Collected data
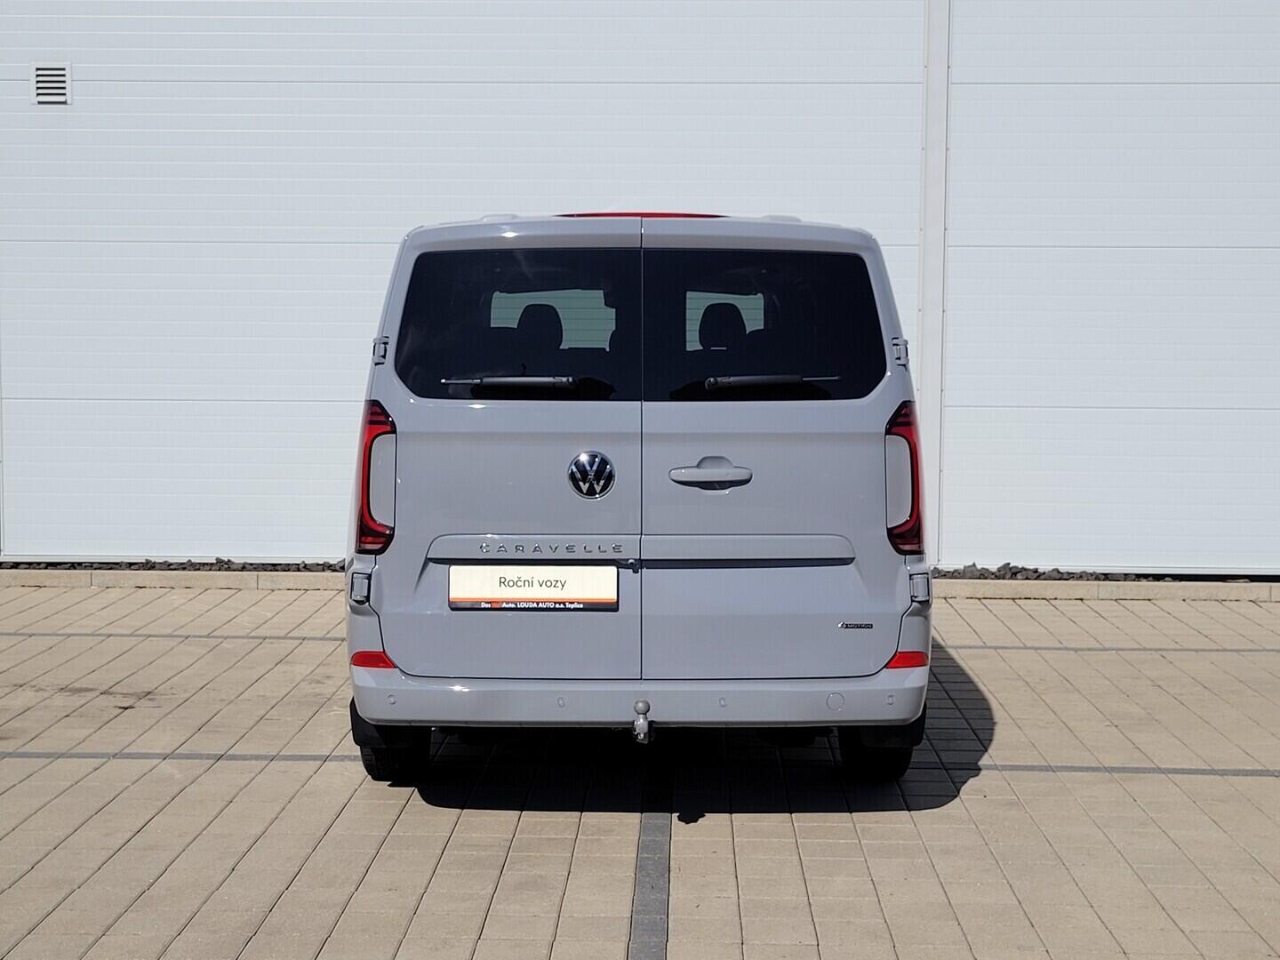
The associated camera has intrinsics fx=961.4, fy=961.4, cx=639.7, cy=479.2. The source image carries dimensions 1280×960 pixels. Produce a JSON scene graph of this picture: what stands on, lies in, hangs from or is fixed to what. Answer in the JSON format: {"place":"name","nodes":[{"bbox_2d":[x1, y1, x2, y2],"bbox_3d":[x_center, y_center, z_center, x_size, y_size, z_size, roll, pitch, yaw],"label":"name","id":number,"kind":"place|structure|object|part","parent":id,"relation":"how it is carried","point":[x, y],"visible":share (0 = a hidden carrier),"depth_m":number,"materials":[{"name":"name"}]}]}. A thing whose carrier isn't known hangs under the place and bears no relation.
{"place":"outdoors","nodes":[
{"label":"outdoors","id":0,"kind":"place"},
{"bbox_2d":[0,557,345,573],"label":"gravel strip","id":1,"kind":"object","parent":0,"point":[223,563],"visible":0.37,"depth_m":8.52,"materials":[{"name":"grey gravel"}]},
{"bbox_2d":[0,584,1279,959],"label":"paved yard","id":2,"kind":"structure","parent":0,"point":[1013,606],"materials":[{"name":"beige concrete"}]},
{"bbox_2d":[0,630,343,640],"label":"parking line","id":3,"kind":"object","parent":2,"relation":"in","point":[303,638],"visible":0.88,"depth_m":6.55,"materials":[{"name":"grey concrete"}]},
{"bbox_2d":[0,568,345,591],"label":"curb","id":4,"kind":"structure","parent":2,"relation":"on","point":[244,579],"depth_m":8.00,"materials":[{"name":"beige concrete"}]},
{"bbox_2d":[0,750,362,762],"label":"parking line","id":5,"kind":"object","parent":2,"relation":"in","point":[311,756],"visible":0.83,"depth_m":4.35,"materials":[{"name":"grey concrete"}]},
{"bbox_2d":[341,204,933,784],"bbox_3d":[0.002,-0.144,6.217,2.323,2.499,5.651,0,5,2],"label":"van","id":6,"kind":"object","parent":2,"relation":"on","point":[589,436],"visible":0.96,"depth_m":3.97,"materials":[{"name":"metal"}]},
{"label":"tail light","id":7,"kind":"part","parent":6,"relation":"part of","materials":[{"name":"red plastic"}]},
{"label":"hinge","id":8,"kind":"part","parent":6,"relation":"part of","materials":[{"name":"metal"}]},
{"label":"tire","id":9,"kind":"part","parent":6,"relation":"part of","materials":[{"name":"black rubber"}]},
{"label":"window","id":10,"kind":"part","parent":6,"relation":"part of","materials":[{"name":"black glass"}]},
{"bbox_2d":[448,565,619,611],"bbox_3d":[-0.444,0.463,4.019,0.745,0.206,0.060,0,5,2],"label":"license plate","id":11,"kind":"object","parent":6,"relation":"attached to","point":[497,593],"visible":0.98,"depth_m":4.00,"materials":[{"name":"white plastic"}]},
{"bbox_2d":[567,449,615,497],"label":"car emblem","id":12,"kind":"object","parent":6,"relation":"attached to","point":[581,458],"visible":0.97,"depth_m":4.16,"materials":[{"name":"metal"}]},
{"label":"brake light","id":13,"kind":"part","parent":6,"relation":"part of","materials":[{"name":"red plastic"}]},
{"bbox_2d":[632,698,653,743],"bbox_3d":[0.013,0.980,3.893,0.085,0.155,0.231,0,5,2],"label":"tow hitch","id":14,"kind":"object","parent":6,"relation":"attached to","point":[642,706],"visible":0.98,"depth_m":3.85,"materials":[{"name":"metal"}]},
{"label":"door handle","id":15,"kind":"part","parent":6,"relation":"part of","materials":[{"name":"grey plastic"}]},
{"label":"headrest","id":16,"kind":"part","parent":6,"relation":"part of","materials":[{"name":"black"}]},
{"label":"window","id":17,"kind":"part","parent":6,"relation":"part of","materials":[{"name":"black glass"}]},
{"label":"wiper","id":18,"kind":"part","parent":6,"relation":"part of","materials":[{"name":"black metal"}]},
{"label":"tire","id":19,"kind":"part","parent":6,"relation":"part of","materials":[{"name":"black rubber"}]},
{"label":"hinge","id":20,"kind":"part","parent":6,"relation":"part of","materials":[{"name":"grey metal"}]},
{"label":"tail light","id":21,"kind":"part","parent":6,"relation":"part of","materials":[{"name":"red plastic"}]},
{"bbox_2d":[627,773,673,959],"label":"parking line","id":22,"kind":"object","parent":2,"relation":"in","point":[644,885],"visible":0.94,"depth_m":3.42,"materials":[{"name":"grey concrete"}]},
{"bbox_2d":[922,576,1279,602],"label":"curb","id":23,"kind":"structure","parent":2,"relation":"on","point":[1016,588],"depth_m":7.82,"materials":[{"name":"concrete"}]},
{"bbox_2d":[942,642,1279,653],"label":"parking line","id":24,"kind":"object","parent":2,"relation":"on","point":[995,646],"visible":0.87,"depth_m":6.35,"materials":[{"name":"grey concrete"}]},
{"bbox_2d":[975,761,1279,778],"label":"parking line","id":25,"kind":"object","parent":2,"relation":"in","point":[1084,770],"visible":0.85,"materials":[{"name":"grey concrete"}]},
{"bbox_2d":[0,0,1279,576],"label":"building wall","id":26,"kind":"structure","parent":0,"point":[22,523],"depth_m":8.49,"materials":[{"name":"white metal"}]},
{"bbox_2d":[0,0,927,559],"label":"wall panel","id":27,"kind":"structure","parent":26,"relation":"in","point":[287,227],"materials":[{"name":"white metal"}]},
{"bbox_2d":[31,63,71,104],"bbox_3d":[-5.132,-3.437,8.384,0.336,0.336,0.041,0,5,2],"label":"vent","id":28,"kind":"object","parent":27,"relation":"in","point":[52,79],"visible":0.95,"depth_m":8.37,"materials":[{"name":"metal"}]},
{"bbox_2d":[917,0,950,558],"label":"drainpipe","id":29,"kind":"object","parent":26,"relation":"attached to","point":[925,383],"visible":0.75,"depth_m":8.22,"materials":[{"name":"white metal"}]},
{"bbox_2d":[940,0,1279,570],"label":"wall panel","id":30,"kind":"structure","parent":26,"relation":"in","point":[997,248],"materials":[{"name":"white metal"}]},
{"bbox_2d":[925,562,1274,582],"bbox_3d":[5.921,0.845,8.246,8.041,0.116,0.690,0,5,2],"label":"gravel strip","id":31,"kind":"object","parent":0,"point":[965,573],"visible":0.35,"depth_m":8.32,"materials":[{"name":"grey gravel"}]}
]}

■ **What this task involves**: Exact copies of the entries above are needed, with every picture removed.

■ **Output below**:
The associated camera has intrinsics fx=961.4, fy=961.4, cx=639.7, cy=479.2. The source image carries dimensions 1280×960 pixels. Produce a JSON scene graph of this picture: what stands on, lies in, hangs from or is fixed to what. Answer in the JSON format: {"place":"name","nodes":[{"bbox_2d":[x1, y1, x2, y2],"bbox_3d":[x_center, y_center, z_center, x_size, y_size, z_size, roll, pitch, yaw],"label":"name","id":number,"kind":"place|structure|object|part","parent":id,"relation":"how it is carried","point":[x, y],"visible":share (0 = a hidden carrier),"depth_m":number,"materials":[{"name":"name"}]}]}. A thing whose carrier isn't known hangs under the place and bears no relation.
{"place":"outdoors","nodes":[
{"label":"outdoors","id":0,"kind":"place"},
{"bbox_2d":[0,557,345,573],"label":"gravel strip","id":1,"kind":"object","parent":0,"point":[223,563],"visible":0.37,"depth_m":8.52,"materials":[{"name":"grey gravel"}]},
{"bbox_2d":[0,584,1279,959],"label":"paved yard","id":2,"kind":"structure","parent":0,"point":[1013,606],"materials":[{"name":"beige concrete"}]},
{"bbox_2d":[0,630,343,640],"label":"parking line","id":3,"kind":"object","parent":2,"relation":"in","point":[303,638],"visible":0.88,"depth_m":6.55,"materials":[{"name":"grey concrete"}]},
{"bbox_2d":[0,568,345,591],"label":"curb","id":4,"kind":"structure","parent":2,"relation":"on","point":[244,579],"depth_m":8.00,"materials":[{"name":"beige concrete"}]},
{"bbox_2d":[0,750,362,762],"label":"parking line","id":5,"kind":"object","parent":2,"relation":"in","point":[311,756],"visible":0.83,"depth_m":4.35,"materials":[{"name":"grey concrete"}]},
{"bbox_2d":[341,204,933,784],"bbox_3d":[0.002,-0.144,6.217,2.323,2.499,5.651,0,5,2],"label":"van","id":6,"kind":"object","parent":2,"relation":"on","point":[589,436],"visible":0.96,"depth_m":3.97,"materials":[{"name":"metal"}]},
{"label":"tail light","id":7,"kind":"part","parent":6,"relation":"part of","materials":[{"name":"red plastic"}]},
{"label":"hinge","id":8,"kind":"part","parent":6,"relation":"part of","materials":[{"name":"metal"}]},
{"label":"tire","id":9,"kind":"part","parent":6,"relation":"part of","materials":[{"name":"black rubber"}]},
{"label":"window","id":10,"kind":"part","parent":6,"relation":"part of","materials":[{"name":"black glass"}]},
{"bbox_2d":[448,565,619,611],"bbox_3d":[-0.444,0.463,4.019,0.745,0.206,0.060,0,5,2],"label":"license plate","id":11,"kind":"object","parent":6,"relation":"attached to","point":[497,593],"visible":0.98,"depth_m":4.00,"materials":[{"name":"white plastic"}]},
{"bbox_2d":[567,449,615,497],"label":"car emblem","id":12,"kind":"object","parent":6,"relation":"attached to","point":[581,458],"visible":0.97,"depth_m":4.16,"materials":[{"name":"metal"}]},
{"label":"brake light","id":13,"kind":"part","parent":6,"relation":"part of","materials":[{"name":"red plastic"}]},
{"bbox_2d":[632,698,653,743],"bbox_3d":[0.013,0.980,3.893,0.085,0.155,0.231,0,5,2],"label":"tow hitch","id":14,"kind":"object","parent":6,"relation":"attached to","point":[642,706],"visible":0.98,"depth_m":3.85,"materials":[{"name":"metal"}]},
{"label":"door handle","id":15,"kind":"part","parent":6,"relation":"part of","materials":[{"name":"grey plastic"}]},
{"label":"headrest","id":16,"kind":"part","parent":6,"relation":"part of","materials":[{"name":"black"}]},
{"label":"window","id":17,"kind":"part","parent":6,"relation":"part of","materials":[{"name":"black glass"}]},
{"label":"wiper","id":18,"kind":"part","parent":6,"relation":"part of","materials":[{"name":"black metal"}]},
{"label":"tire","id":19,"kind":"part","parent":6,"relation":"part of","materials":[{"name":"black rubber"}]},
{"label":"hinge","id":20,"kind":"part","parent":6,"relation":"part of","materials":[{"name":"grey metal"}]},
{"label":"tail light","id":21,"kind":"part","parent":6,"relation":"part of","materials":[{"name":"red plastic"}]},
{"bbox_2d":[627,773,673,959],"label":"parking line","id":22,"kind":"object","parent":2,"relation":"in","point":[644,885],"visible":0.94,"depth_m":3.42,"materials":[{"name":"grey concrete"}]},
{"bbox_2d":[922,576,1279,602],"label":"curb","id":23,"kind":"structure","parent":2,"relation":"on","point":[1016,588],"depth_m":7.82,"materials":[{"name":"concrete"}]},
{"bbox_2d":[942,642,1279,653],"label":"parking line","id":24,"kind":"object","parent":2,"relation":"on","point":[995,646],"visible":0.87,"depth_m":6.35,"materials":[{"name":"grey concrete"}]},
{"bbox_2d":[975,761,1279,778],"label":"parking line","id":25,"kind":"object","parent":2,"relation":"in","point":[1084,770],"visible":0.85,"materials":[{"name":"grey concrete"}]},
{"bbox_2d":[0,0,1279,576],"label":"building wall","id":26,"kind":"structure","parent":0,"point":[22,523],"depth_m":8.49,"materials":[{"name":"white metal"}]},
{"bbox_2d":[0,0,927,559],"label":"wall panel","id":27,"kind":"structure","parent":26,"relation":"in","point":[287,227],"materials":[{"name":"white metal"}]},
{"bbox_2d":[31,63,71,104],"bbox_3d":[-5.132,-3.437,8.384,0.336,0.336,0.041,0,5,2],"label":"vent","id":28,"kind":"object","parent":27,"relation":"in","point":[52,79],"visible":0.95,"depth_m":8.37,"materials":[{"name":"metal"}]},
{"bbox_2d":[917,0,950,558],"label":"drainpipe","id":29,"kind":"object","parent":26,"relation":"attached to","point":[925,383],"visible":0.75,"depth_m":8.22,"materials":[{"name":"white metal"}]},
{"bbox_2d":[940,0,1279,570],"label":"wall panel","id":30,"kind":"structure","parent":26,"relation":"in","point":[997,248],"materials":[{"name":"white metal"}]},
{"bbox_2d":[925,562,1274,582],"bbox_3d":[5.921,0.845,8.246,8.041,0.116,0.690,0,5,2],"label":"gravel strip","id":31,"kind":"object","parent":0,"point":[965,573],"visible":0.35,"depth_m":8.32,"materials":[{"name":"grey gravel"}]}
]}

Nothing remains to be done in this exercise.